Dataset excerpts
———
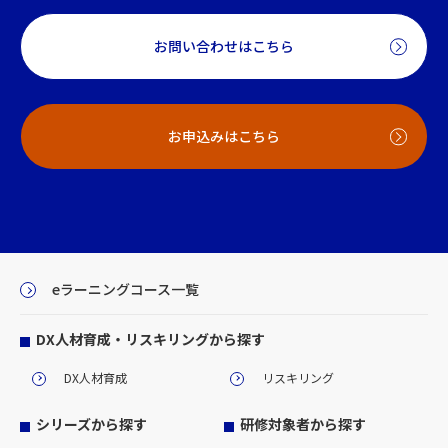
お問い合わせはこちら
お申込みはこちら
eラーニングコース一覧
DX人材育成・リスキリングから探す
DX人材育成
リスキリング
シリーズから探す
研修対象者から探す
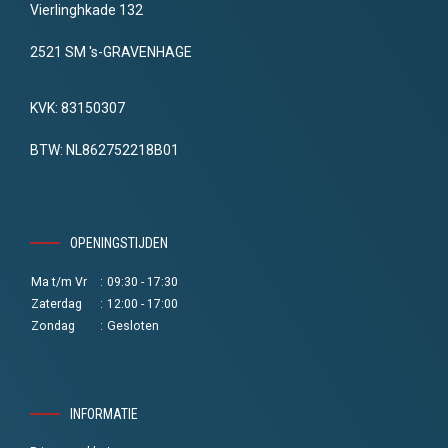
Vierlinghkade 132
2521 SM 's-GRAVENHAGE
KVK: 83150307
BTW: NL862752218B01
OPENINGSTIJDEN
Ma t/m Vr
:
09:30 - 17:30
Zaterdag
:
12:00 - 17:00
Zondag
:
Gesloten
INFORMATIE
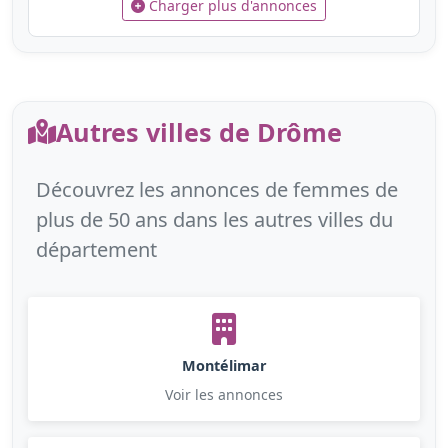
Charger plus d'annonces
Autres villes de Drôme
Découvrez les annonces de femmes de
plus de 50 ans dans les autres villes du
département
Montélimar
Voir les annonces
———
Reproduce the text of the entries above with "Gesloten" replaced by "Closed" and every other line left unchanged. Leave the pictures out.

お問い合わせはこちら
お申込みはこちら
eラーニングコース一覧
DX人材育成・リスキリングから探す
DX人材育成
リスキリング
シリーズから探す
研修対象者から探す
Vierlinghkade 132
2521 SM 's-GRAVENHAGE
KVK: 83150307
BTW: NL862752218B01
OPENINGSTIJDEN
Ma t/m Vr
:
09:30 - 17:30
Zaterdag
:
12:00 - 17:00
Zondag
:
Closed
INFORMATIE
Charger plus d'annonces
Autres villes de Drôme
Découvrez les annonces de femmes de
plus de 50 ans dans les autres villes du
département
Montélimar
Voir les annonces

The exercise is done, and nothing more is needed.